“Know how to solve every problem that has been solved.” “What I cannot create, I do not understand.” — Richard Feynman

Stable Softmax

Interview Prep

Warm-upML Engineeringmlnumerics

The problem

Implement $σ (x)_{i} = e^{x_{i}} / \sum_{j} e^{x_{j}}$ so that it returns the correct probabilities even when the inputs are large (say $x_{i} \sim 1 0^{3}$ ). The naive direct translation overflows. Fix it.

Pattern: shift invariance + log-sum-exp

Softmax has the property that it is invariant under additive shifts: $σ (x - c) = σ (x)$ for any scalar $c$ . (Each $e^{x_{i}}$ picks up the same factor $e^{- c}$ , which cancels in the ratio.) So you are free to subtract any $c$ you like before exponentiating, and the standard trick is $c = max_{j} x_{j}$ : now the largest exponent is 0, the rest are negative, and nothing overflows.

This is the canonical "numerical stability" question asked of every ML engineering candidate.
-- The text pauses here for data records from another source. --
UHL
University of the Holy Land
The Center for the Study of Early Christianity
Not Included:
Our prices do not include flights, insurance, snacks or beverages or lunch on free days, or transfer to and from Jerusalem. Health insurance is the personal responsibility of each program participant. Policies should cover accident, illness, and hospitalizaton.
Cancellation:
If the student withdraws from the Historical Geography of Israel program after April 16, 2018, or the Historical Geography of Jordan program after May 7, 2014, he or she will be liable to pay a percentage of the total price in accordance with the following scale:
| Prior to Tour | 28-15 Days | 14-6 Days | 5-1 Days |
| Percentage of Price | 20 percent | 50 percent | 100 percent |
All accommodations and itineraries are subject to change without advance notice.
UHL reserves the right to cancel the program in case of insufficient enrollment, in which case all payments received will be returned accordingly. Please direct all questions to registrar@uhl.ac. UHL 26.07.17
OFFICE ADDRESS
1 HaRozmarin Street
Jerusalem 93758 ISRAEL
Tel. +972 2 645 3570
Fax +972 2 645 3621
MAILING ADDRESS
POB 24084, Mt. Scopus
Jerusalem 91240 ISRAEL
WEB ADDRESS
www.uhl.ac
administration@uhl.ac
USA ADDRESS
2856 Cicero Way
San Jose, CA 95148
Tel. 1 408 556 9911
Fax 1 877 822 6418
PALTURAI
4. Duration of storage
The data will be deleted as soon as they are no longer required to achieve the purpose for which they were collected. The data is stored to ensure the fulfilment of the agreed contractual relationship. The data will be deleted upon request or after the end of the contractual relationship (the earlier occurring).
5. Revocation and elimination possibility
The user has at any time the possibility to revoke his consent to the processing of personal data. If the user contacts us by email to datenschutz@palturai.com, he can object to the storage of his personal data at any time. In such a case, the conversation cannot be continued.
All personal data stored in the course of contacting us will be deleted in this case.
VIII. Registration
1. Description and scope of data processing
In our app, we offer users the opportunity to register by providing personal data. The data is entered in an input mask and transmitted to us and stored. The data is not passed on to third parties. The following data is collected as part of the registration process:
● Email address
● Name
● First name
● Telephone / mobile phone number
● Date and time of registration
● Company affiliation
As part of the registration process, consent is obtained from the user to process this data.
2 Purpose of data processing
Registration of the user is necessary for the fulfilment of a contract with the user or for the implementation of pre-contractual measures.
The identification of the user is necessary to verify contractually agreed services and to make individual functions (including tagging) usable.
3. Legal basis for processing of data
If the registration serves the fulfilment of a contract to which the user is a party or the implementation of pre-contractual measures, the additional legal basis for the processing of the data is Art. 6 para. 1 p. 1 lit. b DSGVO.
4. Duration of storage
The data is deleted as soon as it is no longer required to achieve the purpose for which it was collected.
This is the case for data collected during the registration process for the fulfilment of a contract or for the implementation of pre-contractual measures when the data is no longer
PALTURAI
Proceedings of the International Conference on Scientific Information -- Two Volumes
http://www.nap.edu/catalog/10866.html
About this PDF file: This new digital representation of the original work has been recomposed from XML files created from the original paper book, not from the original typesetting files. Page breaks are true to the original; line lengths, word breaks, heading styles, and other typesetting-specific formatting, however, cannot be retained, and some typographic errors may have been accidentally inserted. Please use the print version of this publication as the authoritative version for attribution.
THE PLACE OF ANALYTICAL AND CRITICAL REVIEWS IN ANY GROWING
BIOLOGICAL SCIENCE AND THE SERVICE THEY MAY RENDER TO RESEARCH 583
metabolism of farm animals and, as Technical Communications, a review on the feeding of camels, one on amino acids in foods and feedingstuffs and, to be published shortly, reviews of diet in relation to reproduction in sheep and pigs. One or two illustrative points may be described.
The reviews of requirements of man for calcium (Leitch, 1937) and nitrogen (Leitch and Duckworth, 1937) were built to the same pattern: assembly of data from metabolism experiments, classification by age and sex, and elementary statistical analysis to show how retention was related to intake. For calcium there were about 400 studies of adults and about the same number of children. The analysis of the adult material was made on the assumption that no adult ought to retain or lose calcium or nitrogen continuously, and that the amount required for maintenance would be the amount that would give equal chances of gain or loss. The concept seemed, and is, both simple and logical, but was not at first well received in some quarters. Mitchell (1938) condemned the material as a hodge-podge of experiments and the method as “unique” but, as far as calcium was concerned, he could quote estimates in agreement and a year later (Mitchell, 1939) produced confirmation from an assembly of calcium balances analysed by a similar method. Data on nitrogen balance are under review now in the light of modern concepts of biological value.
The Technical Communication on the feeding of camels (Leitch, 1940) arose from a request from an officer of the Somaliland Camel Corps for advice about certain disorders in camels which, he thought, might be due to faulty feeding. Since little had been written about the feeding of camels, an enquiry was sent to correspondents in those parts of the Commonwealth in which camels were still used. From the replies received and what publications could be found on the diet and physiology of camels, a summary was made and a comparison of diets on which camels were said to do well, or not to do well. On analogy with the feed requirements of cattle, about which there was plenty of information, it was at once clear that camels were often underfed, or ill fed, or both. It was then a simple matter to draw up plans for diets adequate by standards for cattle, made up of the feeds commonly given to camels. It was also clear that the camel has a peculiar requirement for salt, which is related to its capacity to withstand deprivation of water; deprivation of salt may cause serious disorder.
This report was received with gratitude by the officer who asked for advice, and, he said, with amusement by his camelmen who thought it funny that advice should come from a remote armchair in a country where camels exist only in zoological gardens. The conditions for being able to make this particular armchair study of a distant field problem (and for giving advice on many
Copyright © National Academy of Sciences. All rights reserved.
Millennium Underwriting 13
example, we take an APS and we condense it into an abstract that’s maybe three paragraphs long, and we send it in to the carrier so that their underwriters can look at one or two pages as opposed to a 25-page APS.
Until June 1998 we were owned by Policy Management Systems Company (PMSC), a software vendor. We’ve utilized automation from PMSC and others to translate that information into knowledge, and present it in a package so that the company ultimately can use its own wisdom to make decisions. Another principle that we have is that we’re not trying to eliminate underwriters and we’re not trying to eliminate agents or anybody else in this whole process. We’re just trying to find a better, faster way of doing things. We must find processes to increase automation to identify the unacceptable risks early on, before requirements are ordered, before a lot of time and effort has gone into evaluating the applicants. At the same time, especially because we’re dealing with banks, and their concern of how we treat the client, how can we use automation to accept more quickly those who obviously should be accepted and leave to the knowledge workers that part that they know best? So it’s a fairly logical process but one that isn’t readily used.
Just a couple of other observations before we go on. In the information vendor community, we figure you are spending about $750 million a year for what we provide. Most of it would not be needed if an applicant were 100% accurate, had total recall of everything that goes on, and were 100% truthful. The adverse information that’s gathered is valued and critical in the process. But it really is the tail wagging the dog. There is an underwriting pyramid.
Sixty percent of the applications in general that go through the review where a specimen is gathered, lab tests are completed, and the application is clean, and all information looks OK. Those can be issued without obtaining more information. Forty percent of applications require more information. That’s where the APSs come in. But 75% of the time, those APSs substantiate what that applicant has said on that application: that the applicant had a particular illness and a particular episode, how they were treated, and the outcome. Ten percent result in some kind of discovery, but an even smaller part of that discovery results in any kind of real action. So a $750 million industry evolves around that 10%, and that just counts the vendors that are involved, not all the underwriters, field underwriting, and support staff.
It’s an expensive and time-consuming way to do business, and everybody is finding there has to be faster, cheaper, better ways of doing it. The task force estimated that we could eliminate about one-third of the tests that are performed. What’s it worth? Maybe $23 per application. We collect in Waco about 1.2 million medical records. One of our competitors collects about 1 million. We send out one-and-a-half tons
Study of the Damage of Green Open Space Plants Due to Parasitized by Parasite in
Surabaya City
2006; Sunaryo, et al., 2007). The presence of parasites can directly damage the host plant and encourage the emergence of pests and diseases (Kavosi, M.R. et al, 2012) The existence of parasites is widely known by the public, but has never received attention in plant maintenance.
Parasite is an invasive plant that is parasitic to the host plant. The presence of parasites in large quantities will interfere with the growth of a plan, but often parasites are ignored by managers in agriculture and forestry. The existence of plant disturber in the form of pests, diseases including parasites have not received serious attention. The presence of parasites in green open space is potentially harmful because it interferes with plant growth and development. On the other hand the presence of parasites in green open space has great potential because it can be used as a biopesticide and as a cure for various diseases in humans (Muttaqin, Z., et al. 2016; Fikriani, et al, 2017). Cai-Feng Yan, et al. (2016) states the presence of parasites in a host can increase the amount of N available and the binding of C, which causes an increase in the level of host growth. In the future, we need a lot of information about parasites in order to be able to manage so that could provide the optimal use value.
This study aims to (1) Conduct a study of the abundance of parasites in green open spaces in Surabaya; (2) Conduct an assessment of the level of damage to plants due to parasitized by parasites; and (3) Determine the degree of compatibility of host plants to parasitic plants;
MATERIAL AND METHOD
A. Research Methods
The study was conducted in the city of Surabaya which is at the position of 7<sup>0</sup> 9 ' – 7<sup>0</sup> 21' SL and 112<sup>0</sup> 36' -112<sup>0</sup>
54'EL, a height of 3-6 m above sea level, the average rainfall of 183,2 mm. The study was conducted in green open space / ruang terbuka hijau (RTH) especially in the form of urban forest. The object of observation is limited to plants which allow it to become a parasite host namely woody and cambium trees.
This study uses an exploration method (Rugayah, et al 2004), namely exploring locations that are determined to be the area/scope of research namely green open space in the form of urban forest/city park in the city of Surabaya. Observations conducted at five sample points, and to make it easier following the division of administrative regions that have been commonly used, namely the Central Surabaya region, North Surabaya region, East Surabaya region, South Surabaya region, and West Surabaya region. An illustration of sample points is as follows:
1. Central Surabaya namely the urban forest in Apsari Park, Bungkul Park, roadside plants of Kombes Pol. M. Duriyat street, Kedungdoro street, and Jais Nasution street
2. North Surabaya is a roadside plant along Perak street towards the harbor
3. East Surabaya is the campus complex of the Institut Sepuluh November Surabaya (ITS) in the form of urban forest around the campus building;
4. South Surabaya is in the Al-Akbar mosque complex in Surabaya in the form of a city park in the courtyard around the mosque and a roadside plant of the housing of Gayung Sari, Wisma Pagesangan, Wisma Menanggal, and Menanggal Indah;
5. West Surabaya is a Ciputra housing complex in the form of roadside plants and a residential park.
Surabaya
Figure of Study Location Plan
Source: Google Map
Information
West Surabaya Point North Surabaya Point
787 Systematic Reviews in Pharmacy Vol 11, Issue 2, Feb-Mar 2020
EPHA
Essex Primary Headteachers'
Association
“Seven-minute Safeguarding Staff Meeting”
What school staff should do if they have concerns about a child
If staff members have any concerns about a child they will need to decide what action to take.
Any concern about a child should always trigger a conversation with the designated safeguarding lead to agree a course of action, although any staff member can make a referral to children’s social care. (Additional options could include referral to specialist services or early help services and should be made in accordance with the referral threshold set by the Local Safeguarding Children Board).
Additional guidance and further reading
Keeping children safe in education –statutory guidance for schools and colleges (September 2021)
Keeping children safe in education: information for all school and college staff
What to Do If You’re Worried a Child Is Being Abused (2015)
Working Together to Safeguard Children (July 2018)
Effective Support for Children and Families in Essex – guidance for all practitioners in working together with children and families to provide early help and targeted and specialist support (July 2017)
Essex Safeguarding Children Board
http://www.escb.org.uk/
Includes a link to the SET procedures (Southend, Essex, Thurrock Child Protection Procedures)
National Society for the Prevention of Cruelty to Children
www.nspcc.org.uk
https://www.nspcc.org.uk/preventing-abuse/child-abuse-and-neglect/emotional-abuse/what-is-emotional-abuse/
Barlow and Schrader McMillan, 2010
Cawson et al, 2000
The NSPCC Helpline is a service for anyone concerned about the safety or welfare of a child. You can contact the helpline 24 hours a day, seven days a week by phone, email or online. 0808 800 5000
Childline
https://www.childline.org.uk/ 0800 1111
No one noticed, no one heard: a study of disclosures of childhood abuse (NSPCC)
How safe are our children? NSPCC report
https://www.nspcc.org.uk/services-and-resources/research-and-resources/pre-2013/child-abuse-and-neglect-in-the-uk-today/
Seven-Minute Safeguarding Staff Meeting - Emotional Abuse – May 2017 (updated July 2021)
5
The interviewer is looking for: (i) you recognize the overflow problem, (ii) you know the max-subtraction trick, (iii) you can write the batched version that works along an arbitrary axis.

Naive: overflows for large inputs

import numpy as np

def softmax_naive(x: np.ndarray) -> np.ndarray:
    """Mathematically correct, numerically dangerous."""
    e = np.exp(x)
    return e / e.sum()

For float64, $e^{710}$ already overflows. Modern transformer logits can be hundreds in magnitude before the final layer; this code returns NaNs on a basic forward pass.

Stable: subtract the max

import numpy as np

def softmax(x: np.ndarray) -> np.ndarray:
    """Stable softmax: subtract the max before exponentiating."""
    shifted = x - np.max(x)
    e = np.exp(shifted)
    return e / e.sum()

After the shift, the largest exponent is $e^{0} = 1$ and the others are in $(0, 1]$ . The denominator is at least 1 and at most $n$ . No overflow, full precision.

>>> x = np.array([1000., 1001., 1002.])
>>> softmax_naive(x)
RuntimeWarning: overflow encountered in exp
array([nan, nan, nan])
>>> softmax(x)
array([0.09003057, 0.24472847, 0.66524096])

Batched: along an axis

Real ML code rarely operates on a single 1D vector — you're typically given a matrix of logits where each row is a separate distribution. axis=-1 says "softmax each row"; keepdims=True keeps the shape broadcastable.

def softmax_batch(X: np.ndarray, axis: int = -1) -> np.ndarray:
    """Stable softmax along an arbitrary axis (rows of a batched logit matrix)."""
    shifted = X - np.max(X, axis=axis, keepdims=True)
    e = np.exp(shifted)
    return e / e.sum(axis=axis, keepdims=True)

Bonus: log-softmax

For cross-entropy loss, you really want log(softmax(x)), not softmax(x) followed by a log. Combining them via the log-sum-exp identity avoids one round of exp+log and is even more numerically friendly:

lo g σ (x)_{i} = x_{i} - lo g j \sum e^{x_{j}} = (x_{i} - m) - lo g j \sum e^{x_{j} - m}

def log_softmax(x: np.ndarray) -> np.ndarray:
    """log-softmax via log-sum-exp. Even more numerically friendly for
    downstream cross-entropy."""
    m = np.max(x)
    return x - m - np.log(np.exp(x - m).sum())

PyTorch's F.cross_entropy(logits, target) uses exactly this combined form internally — that's why it's preferred over F.nll_loss(softmax(logits).log(), target), which is mathematically equivalent but loses precision.

Complexity

Time: O(n) for length-n input.
Space: O(n) for the output.
Passes: two — one to find max, one to exponentiate and normalize. There's no single-pass version; the max must be known before the sum can be stable.

Variations worth knowing

Temperature scaling: $σ (x / T)$ . $T \to 0$ sharpens toward argmax; $T \to \infty$ flattens to uniform. The stability trick still applies — subtract the max after dividing by $T$ .
Gumbel-softmax: sample from a categorical distribution differentiably by adding Gumbel noise to logits and taking a soft argmax.
Sparsemax: a piecewise-linear alternative to softmax that produces exactly-zero entries. Useful for interpretability in attention; O(n \\log n) via a sort.
Hierarchical softmax: for very large output vocabularies (millions of words), tree-based softmax reduces cost from O(V) to O(\\log V) per token.